Visitors to the healthcare.gov website Friday morning saw a message saying the system was receiving scheduled maintenance, CNN reported. The site was back up by midafternoon.
The exchange's technical team encountered an error during routine maintenance Thursday night, said Joanne Peters, a Department of Health and Human Services spokeswoman.
The outage occurred close to Monday's deadline for customers in the states using the federal exchange to choose a plan on the website to be eligible for coverage beginning Jan. 1.
Thursday the White House announced individual policy holders who received termination notices could qualify for hardship exemptions and buy catastrophic plans on the exchange, a moved denounced by the U.S. health insurance industry.
The industry said the surprise announcement upends assumptions insurance carriers made when setting premiums for 2014.
"This latest rule change could cause significant instability in the marketplace and lead to further confusion and disruption for consumers," said Karen Ignagni, president of America's Health Insurance Plans, the industry's national political advocacy and trade association.

RECORDS SHOWN
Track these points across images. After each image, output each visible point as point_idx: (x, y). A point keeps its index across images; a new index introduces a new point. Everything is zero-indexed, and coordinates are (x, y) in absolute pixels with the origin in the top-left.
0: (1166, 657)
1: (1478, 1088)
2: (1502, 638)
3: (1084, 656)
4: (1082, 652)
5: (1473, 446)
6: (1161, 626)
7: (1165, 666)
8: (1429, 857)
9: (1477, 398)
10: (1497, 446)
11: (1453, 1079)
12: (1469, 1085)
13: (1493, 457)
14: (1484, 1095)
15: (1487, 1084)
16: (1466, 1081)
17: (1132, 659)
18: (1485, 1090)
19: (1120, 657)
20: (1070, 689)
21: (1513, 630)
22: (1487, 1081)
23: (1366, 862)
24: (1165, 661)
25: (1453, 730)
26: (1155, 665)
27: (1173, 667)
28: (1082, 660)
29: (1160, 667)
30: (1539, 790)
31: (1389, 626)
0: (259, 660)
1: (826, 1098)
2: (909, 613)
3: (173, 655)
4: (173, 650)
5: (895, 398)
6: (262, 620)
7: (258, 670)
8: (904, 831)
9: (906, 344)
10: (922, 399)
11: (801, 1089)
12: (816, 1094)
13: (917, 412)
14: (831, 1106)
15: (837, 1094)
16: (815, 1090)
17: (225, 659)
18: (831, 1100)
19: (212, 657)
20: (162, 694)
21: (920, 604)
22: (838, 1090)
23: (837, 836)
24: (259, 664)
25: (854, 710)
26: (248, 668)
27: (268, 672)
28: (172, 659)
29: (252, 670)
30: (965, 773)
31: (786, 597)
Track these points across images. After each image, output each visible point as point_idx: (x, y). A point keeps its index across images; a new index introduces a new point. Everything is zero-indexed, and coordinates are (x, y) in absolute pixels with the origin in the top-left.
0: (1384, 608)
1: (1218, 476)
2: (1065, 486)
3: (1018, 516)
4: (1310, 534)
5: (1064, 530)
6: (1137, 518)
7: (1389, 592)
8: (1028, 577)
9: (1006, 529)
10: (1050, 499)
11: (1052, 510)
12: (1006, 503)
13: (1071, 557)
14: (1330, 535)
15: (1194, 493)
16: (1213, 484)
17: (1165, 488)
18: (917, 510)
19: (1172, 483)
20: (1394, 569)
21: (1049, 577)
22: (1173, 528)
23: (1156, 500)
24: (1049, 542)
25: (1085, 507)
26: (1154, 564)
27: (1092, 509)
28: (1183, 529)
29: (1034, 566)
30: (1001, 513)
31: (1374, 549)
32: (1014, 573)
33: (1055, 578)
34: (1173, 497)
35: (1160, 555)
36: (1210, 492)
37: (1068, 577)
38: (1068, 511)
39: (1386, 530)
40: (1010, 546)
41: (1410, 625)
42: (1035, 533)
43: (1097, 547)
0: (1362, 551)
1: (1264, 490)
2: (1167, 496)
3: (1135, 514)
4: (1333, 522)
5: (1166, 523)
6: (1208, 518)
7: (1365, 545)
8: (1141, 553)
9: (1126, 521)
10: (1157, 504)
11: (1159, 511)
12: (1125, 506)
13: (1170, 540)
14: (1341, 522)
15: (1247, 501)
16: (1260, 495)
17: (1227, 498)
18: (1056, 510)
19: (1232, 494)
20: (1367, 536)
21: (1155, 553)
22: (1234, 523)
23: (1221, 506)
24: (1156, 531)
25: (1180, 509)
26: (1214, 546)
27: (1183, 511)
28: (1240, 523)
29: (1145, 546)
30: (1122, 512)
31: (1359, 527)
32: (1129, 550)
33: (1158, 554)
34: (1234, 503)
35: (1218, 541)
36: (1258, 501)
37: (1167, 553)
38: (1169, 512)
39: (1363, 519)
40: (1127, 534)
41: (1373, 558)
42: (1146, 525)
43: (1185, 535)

TASK OBJECTIVE
Carry on the healthcare.gov outage report from its last sentence. The listing is unrelated material and has no connection to the healthcare.gov outage report.

EXPECTED OUTPUT
The new rule will let any consumer whose current, substandard insurance plan is being canceled claim a "hardship exemption" and buy a bare-bones "catastrophic plan" if standard health plans sold through the new federal and state marketplaces are more expensive than their previous plan.
"This is a common sense clarification of the law," Peters said. "For the limited number of consumers whose plans have been canceled and are seeking coverage, this is one more option."
HHS Secretary Kathleen Sebelius said the goal was to ensure "the smoothest possible transition" for people seeking new coverage after cancellation of their policies.
Sebelius' department issued a bulletin late Thursday advising consumers, "If you have been notified that your individual market policy will not be renewed, you will be eligible for a hardship exemption and will be able to enroll in catastrophic coverage."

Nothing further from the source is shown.